Assignment 3 Solutions

Part of the homework for 22C:112, Spring 2009
by Douglas W. Jones
THE UNIVERSITY OF IOWA Department of Computer Science

Always, on every assignment, please write your name legibly as it appears on your University ID and on the class list! All assignments will be due at the start of class on the day indicated (usually a Friday). The only exceptions to this rule will be by advance arrangement unless there is what insurance companies call "an act of God" - something outside your control. Homework must be turned in on paper and in class! Late work may be turned in to the teaching assistant's mailbox, but see the late work policy. Never push late work under someone's door!

Background: The Unix fork mechanism assumes that each process has its own address space, so that a forked process can be created by duplicating the memory of the original.
Consider a system whith no memory protection, where all memory could be addressed by any process, with no restrictions. Obviously this system would be insecure, but ignore that.
a) When a process is forked, would it be necessary to copy the code? In answering this, you may find it useful to consider each type of address that might be embedded in the code. (0.5 points)
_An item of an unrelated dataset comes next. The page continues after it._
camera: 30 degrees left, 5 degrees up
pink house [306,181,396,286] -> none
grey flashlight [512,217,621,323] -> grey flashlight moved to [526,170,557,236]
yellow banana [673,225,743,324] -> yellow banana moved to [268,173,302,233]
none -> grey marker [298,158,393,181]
Code may contain absolute addresses of variables. If the variables are copied to a new location, the absolute addresses, must be edited, and therefore, the code in which those addresses are embedded must be duplicated.
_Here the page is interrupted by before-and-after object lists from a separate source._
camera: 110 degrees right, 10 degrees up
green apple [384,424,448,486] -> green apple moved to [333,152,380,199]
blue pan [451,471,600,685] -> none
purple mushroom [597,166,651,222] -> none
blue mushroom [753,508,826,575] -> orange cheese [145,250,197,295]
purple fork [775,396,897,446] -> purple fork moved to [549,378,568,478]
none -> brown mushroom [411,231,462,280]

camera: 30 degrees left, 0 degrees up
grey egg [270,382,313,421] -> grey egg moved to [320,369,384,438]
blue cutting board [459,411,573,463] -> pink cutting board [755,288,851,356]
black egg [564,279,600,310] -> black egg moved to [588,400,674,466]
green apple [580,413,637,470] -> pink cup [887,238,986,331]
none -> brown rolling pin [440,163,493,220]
b) When a process is forked, what kind of relocation is required? Assume that the stack contains local variables and return addresses, assume that there are local variables that point to linked lists, trees etc. For simplicity, you can assume that each process has its own heap for allocation of dynamic data structures. Do not worry about feasibility, worry hear about what would be needed. (0.5 points)

All absolute addresses of material that is duplicated in the process must be relocated to point to the new location. This includes all pointers embedded in data structures, all return addresses (pointing to code that is duplicated) and all addresses of variables embedded in the code.

c) Now, discuss what information the operating system would need to fork a process. (0.5 points)

For each process, there would need to be some kind of description allowing the system to find all the addresses in the code and data. Perhaps a bit-vector with one bit per address in the process indicating which addresses contain addresses.
Background: Consider trying to design a better program launching mechanism than the exec() services of Unix. Specifically, focus on the goal of a general parameter passing mechanism. Our goal is to eliminate the odd idea that the parameters to the main program must be text strings, as described by argv and argc in the C/Unix model. Ideally, what we want is the ability to pass any mix of data types to a main program, just as we can do so within a program.
Suppose we wanted to write a main program that looked like main( int a; char b; widget c) We cannot just call newexec( myprogram, a, b, c), where a, b and c have the appropriate types, because newexec() does not know the types of these parameters.
a) First, we need a way to specify the parameters in the calling environment. We will need to call our new newexec() service with a parameter list that describe the parameters to be passed. Suggest appropriate parameters for newexec() to describe these parameters. (0.5 points)

Imagine, for example newexec( argc, argv, argt ... ) where argc gives the argument count, argv gives the addresses of all the arguments, and argt gives the types. This would be easy for a short list of built in types such as char, int, long int, but the problem is, any short list of types is uninteresting. What we really want, for each argument, is a description of its type, including not only the types of the primitive components, but also how they are arranged in arrays, structures, etc. This would require, for each parameter, a full type description.

b) Second, we need a way for the called program to check that the parameters passed were the right type. If the result is that the called program does not look like main( int a; char b; widget c), as we had hoped, do not be too worried so long as it is possible, in theory, to translate such a high-level specification of the main program interface into your new scheme. (0.5 points)

There are two basic classes of solution. One is to have each binary file associated with a vector of type descriptions (the same kind of data structure suggested for argt in part a). In this case, the system would check the correctness of the types and then pass an array of pointers to the arguments as the receiving program's argv.
The second solution would be to pass the raw data provided by the caller to the new program, and leave it to the new program to make sense of things. In this case, the system library would most likely be augmented with routines the program could call to check that the parameters were of the desired types. This is more flexible than the first alternative, but for most applications, more cumbersome.

c) Finally, consider the consequence of this for the command language. The Unix model of an array of strings made it fairly easy to write a shell. Suggest how the syntax of a shell might allow specification of parameters of a variety of types. (0.5 points)

If we go with a system-mandated affix on each binary file, the shell could read this and use it as instructions for parsing the command line arguments. If we go with letting the receiving program take whatever it gets, then we need a self-evident syntax the shell can use to let it construct arbitrary types. This would be easy for simple types such as char and int, where there are reasonably self-evident notations, but we would need notations for constructing arrays and records that allowed arbitrary parameter types to be constructed.
Note that we need these notations for the system affix also, but in that case, the program being launched tells what it expects, directing the parsing of the parameter list. In the second case, the parameter list must completely describe itself.